• _Instruction_
Please retype the lines in the rows below, starting with the line containing "t geen stikstofruimte meer voor het" and going on through the line containing "bouwprojecten en enkele".

::: Task input

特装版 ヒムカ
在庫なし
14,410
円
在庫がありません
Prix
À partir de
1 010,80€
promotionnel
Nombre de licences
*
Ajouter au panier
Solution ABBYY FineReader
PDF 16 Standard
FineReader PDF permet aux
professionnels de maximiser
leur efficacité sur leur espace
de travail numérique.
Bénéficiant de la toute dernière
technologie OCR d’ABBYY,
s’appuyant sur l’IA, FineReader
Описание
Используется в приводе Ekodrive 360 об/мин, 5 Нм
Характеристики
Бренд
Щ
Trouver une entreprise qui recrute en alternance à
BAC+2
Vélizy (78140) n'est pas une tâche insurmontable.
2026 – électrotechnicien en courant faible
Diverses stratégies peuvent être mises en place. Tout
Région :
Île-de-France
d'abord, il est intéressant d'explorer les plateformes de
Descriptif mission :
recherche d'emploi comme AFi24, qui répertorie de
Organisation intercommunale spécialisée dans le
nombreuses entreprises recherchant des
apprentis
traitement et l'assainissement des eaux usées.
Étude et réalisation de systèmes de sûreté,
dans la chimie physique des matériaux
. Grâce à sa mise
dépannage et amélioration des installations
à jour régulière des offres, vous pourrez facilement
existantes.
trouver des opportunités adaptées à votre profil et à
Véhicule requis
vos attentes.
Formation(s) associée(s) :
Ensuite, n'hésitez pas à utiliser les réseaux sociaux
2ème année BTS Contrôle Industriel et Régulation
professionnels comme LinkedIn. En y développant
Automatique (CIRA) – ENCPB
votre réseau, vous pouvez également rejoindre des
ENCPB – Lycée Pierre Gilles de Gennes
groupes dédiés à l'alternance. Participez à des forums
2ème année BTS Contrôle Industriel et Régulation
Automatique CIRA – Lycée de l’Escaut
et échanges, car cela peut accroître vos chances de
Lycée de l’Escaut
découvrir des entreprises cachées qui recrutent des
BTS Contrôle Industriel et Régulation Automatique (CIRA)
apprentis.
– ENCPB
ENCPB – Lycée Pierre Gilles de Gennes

::::::
::: Task input

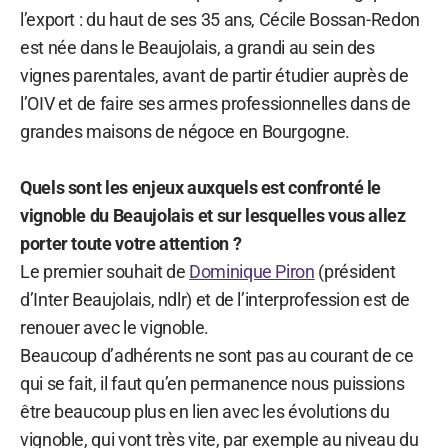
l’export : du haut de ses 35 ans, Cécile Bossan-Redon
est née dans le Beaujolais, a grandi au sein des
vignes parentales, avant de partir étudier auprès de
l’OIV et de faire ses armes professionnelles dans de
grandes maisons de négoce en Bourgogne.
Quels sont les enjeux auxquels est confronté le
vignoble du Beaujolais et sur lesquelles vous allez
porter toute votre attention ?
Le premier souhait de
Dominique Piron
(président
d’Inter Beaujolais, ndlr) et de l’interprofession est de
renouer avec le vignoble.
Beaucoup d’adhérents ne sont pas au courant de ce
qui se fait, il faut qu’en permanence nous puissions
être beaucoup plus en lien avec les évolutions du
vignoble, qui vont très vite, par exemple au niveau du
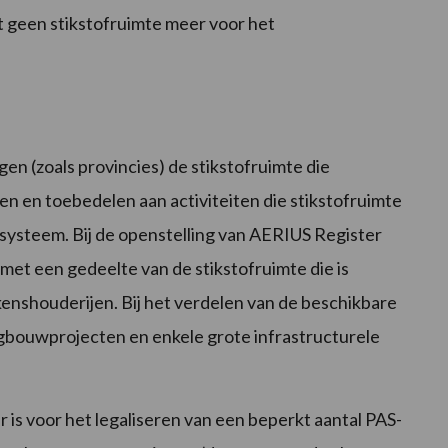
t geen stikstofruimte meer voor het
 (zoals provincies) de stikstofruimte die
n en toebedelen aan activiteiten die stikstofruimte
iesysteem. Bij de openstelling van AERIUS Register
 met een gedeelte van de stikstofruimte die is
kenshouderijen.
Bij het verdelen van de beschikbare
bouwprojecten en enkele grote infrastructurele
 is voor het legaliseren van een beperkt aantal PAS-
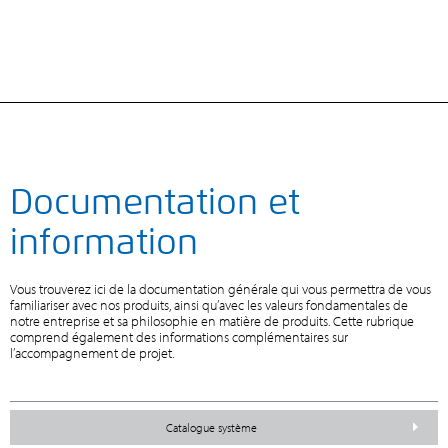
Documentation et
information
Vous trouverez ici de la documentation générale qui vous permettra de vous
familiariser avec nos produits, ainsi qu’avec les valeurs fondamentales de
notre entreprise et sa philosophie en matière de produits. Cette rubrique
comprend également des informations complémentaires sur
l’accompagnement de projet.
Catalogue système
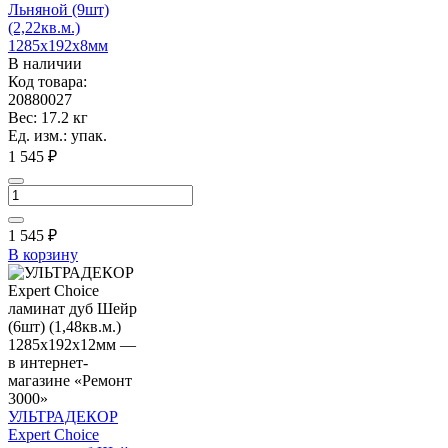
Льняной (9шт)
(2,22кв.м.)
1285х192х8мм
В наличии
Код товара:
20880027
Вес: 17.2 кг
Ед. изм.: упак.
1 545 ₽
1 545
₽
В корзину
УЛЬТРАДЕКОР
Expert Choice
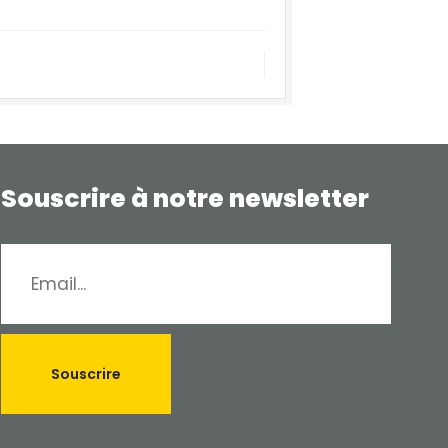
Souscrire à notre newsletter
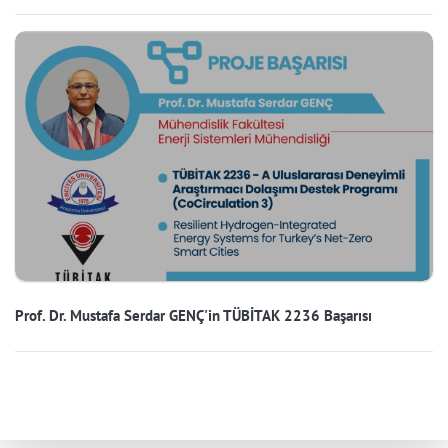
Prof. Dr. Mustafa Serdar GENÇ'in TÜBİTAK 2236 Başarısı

::::::

• _Response to the task_
t geen stikstofruimte meer voor het
 (zoals provincies) de stikstofruimte die
n en toebedelen aan activiteiten die stikstofruimte
iesysteem. Bij de openstelling van AERIUS Register
 met een gedeelte van de stikstofruimte die is
kenshouderijen.
Bij het verdelen van de beschikbare
bouwprojecten en enkele grote infrastructurele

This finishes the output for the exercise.